月挚庭站在门口,腰挂宝剑,身着玄青色锦服,踱步走来。
他目光冷淡的扫过眼前这群女人,不怒自威,气宇宣扬。
他怎么来了?
孟灼儿很意外。
在她的计划里,可没有月挚庭的出现。
孟意菲跟秦美珍也慌了,根本没想到月挚庭跟余听殷会出现,母女俩面面相觑,一时半会儿谁都说不出话。

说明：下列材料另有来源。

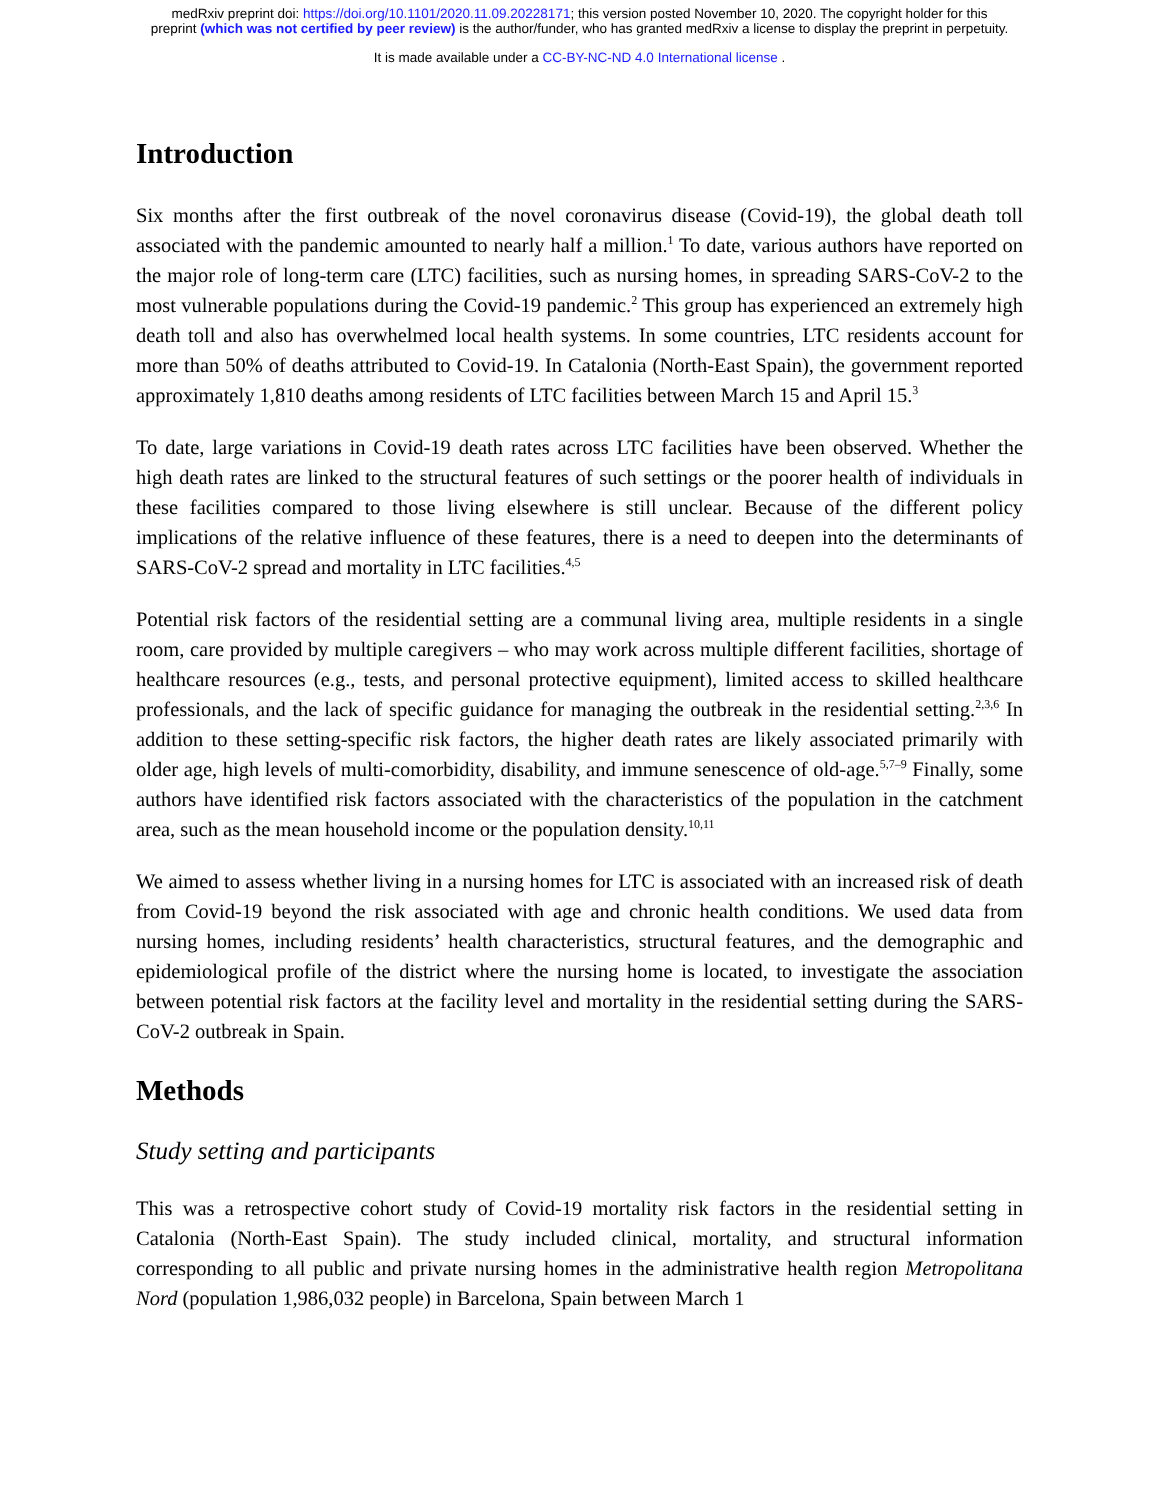medRxiv preprint doi: https://doi.org/10.1101/2020.11.09.20228171; this version posted November 10, 2020. The copyright holder for this
preprint (which was not certified by peer review) is the author/funder, who has granted medRxiv a license to display the preprint in perpetuity.
It is made available under a CC-BY-NC-ND 4.0 International license .
Introduction
Six months after the first outbreak of the novel coronavirus disease (Covid-19), the global death toll associated with the pandemic amounted to nearly half a million.<sup>1</sup> To date, various authors have reported on the major role of long-term care (LTC) facilities, such as nursing homes, in spreading SARS-CoV-2 to the most vulnerable populations during the Covid-19 pandemic.<sup>2</sup> This group has experienced an extremely high death toll and also has overwhelmed local health systems. In some countries, LTC residents account for more than 50% of deaths attributed to Covid-19. In Catalonia (North-East Spain), the government reported approximately 1,810 deaths among residents of LTC facilities between March 15 and April 15.<sup>3</sup>
To date, large variations in Covid-19 death rates across LTC facilities have been observed. Whether the high death rates are linked to the structural features of such settings or the poorer health of individuals in these facilities compared to those living elsewhere is still unclear. Because of the different policy implications of the relative influence of these features, there is a need to deepen into the determinants of SARS-CoV-2 spread and mortality in LTC facilities.<sup>4,5</sup>
Potential risk factors of the residential setting are a communal living area, multiple residents in a single room, care provided by multiple caregivers – who may work across multiple different facilities, shortage of healthcare resources (e.g., tests, and personal protective equipment), limited access to skilled healthcare professionals, and the lack of specific guidance for managing the outbreak in the residential setting.<sup>2,3,6</sup> In addition to these setting-specific risk factors, the higher death rates are likely associated primarily with older age, high levels of multi-comorbidity, disability, and immune senescence of old-age.<sup>5,7–9</sup> Finally, some authors have identified risk factors associated with the characteristics of the population in the catchment area, such as the mean household income or the population density.<sup>10,11</sup>
We aimed to assess whether living in a nursing homes for LTC is associated with an increased risk of death from Covid-19 beyond the risk associated with age and chronic health conditions. We used data from nursing homes, including residents’ health characteristics, structural features, and the demographic and epidemiological profile of the district where the nursing home is located, to investigate the association between potential risk factors at the facility level and mortality in the residential setting during the SARS-CoV-2 outbreak in Spain.
Methods
Study setting and participants
This was a retrospective cohort study of Covid-19 mortality risk factors in the residential setting in Catalonia (North-East Spain). The study included clinical, mortality, and structural information corresponding to all public and private nursing homes in the administrative health region Metropolitana Nord (population 1,986,032 people) in Barcelona, Spain between March 1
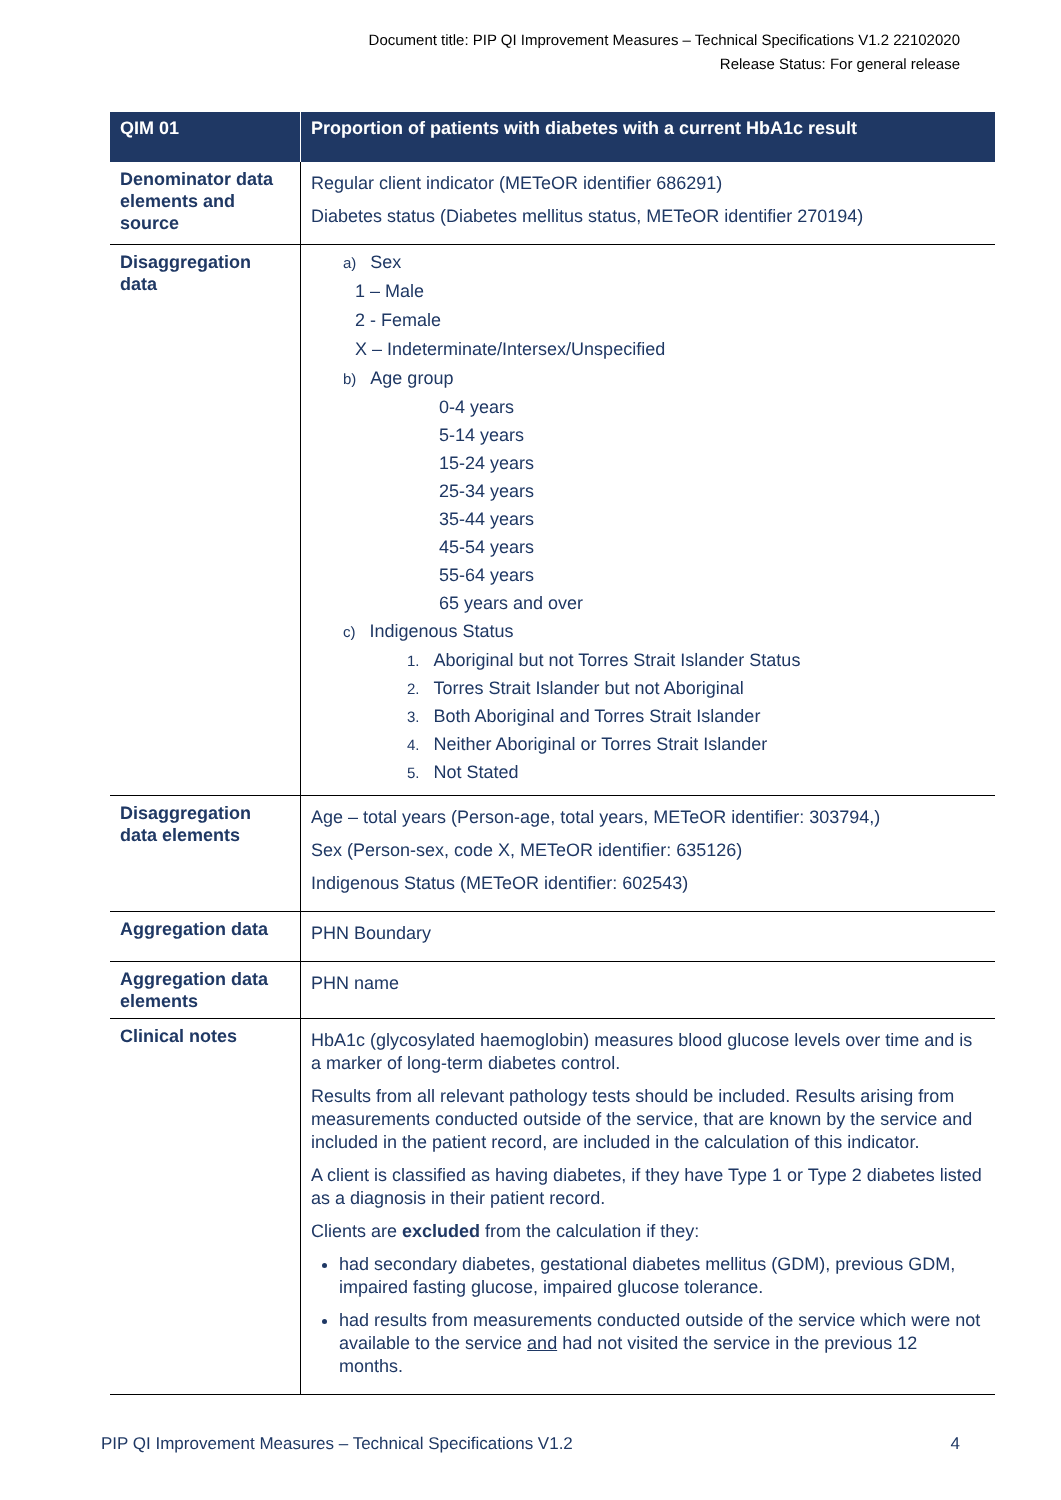Document title: PIP QI Improvement Measures – Technical Specifications V1.2 22102020
Release Status: For general release
| QIM 01 | Proportion of patients with diabetes with a current HbA1c result |
| --- | --- |
| Denominator data elements and source | Regular client indicator (METeOR identifier 686291) Diabetes status (Diabetes mellitus status, METeOR identifier 270194) |
| Disaggregation data | a) Sex 1 – Male 2 - Female X – Indeterminate/Intersex/Unspecified b) Age group 0-4 years 5-14 years 15-24 years 25-34 years 35-44 years 45-54 years 55-64 years 65 years and over c) Indigenous Status 1. Aboriginal but not Torres Strait Islander Status 2. Torres Strait Islander but not Aboriginal 3. Both Aboriginal and Torres Strait Islander 4. Neither Aboriginal or Torres Strait Islander 5. Not Stated |
| Disaggregation data elements | Age – total years (Person-age, total years, METeOR identifier: 303794,) Sex (Person-sex, code X, METeOR identifier: 635126) Indigenous Status (METeOR identifier: 602543) |
| Aggregation data | PHN Boundary |
| Aggregation data elements | PHN name |
| Clinical notes | HbA1c (glycosylated haemoglobin) measures blood glucose levels over time and is a marker of long-term diabetes control. Results from all relevant pathology tests should be included. Results arising from measurements conducted outside of the service, that are known by the service and included in the patient record, are included in the calculation of this indicator. A client is classified as having diabetes, if they have Type 1 or Type 2 diabetes listed as a diagnosis in their patient record. Clients are excluded from the calculation if they: had secondary diabetes, gestational diabetes mellitus (GDM), previous GDM, impaired fasting glucose, impaired glucose tolerance. had results from measurements conducted outside of the service which were not available to the service and had not visited the service in the previous 12 months. |
PIP QI Improvement Measures – Technical Specifications V1.2 4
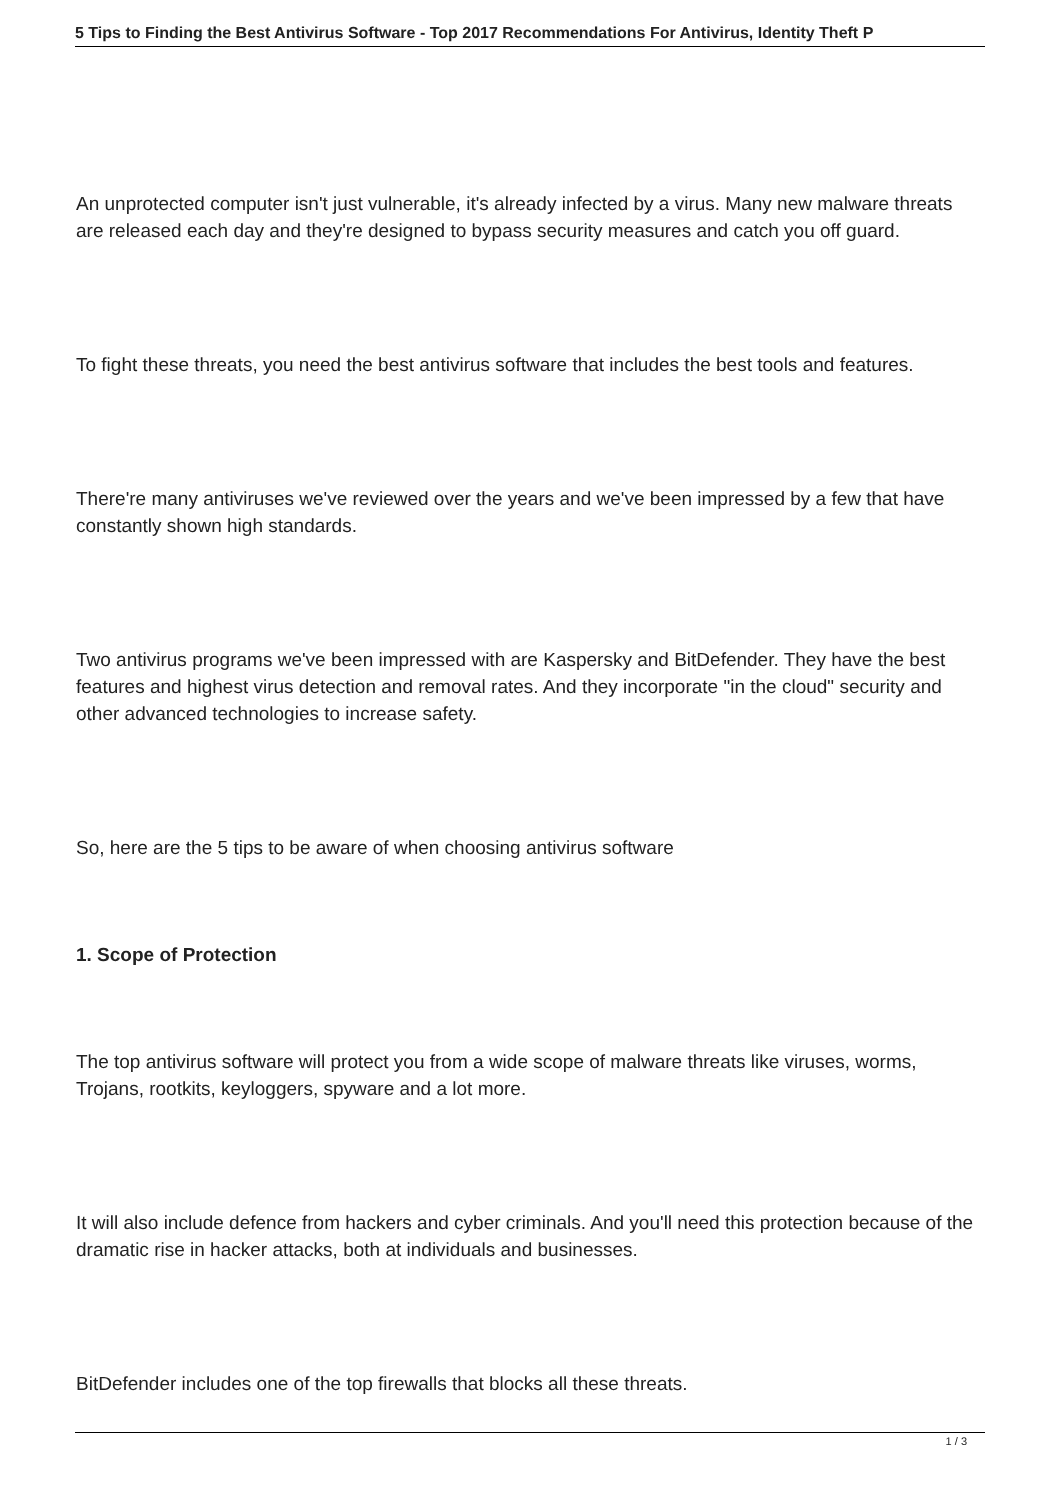5 Tips to Finding the Best Antivirus Software - Top 2017 Recommendations For Antivirus, Identity Theft P
An unprotected computer isn't just vulnerable, it's already infected by a virus. Many new malware threats are released each day and they're designed to bypass security measures and catch you off guard.
To fight these threats, you need the best antivirus software that includes the best tools and features.
There're many antiviruses we've reviewed over the years and we've been impressed by a few that have constantly shown high standards.
Two antivirus programs we've been impressed with are Kaspersky and BitDefender. They have the best features and highest virus detection and removal rates. And they incorporate "in the cloud" security and other advanced technologies to increase safety.
So, here are the 5 tips to be aware of when choosing antivirus software
1. Scope of Protection
The top antivirus software will protect you from a wide scope of malware threats like viruses, worms, Trojans, rootkits, keyloggers, spyware and a lot more.
It will also include defence from hackers and cyber criminals. And you'll need this protection because of the dramatic rise in hacker attacks, both at individuals and businesses.
BitDefender includes one of the top firewalls that blocks all these threats.
1 / 3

“看来孟夫人是有贵客来了,既然如此那我们就不打扰了。”
有机灵的瞧着情况不对就想开溜,但人还没走到门口就被夏羽拦住。
“王爷还没开口,尔等不许离开。”
贵夫人几个吓得脸色铁青,连连后退。,
几乎没人敢直视月挚庭。
孟灼儿用着仅有二人的声音说:“你怎么会过来?闲得慌?”
“……”
月挚庭淡漠地撇了她一眼,目光却落在对面,“是有什么好玩儿的事儿要说吗,不如也说与本王听听。”
孟意菲几个面面相觑,谁都不敢招惹这个活阎王,最后只能秦美珍站出来说:“王爷您大驾光临,不知有何贵干?”
“这不是你请本王来的吗。”月挚庭将帖子扔在地上。
秦美珍脸色一变,这的却是她发出去的帖子。
因为圈中许多人都看不上她,她也保不齐谁回来,所以几乎将所有的府邸也请了个遍。
可没想到她没能青睐其他的贵妇,倒是请来了这个活阎王。
“王爷肯上脸,这是我们孟国公府的福气,知识今日的宴会出了点事儿。”
说到此处,秦美珍还故作叹气,“我们孟国公府家门不幸,居然出了孟灼儿这个一个不检点的,王爷您是不知道,她在外面有男人了,而且闺房中害我藏着男人的大氅。”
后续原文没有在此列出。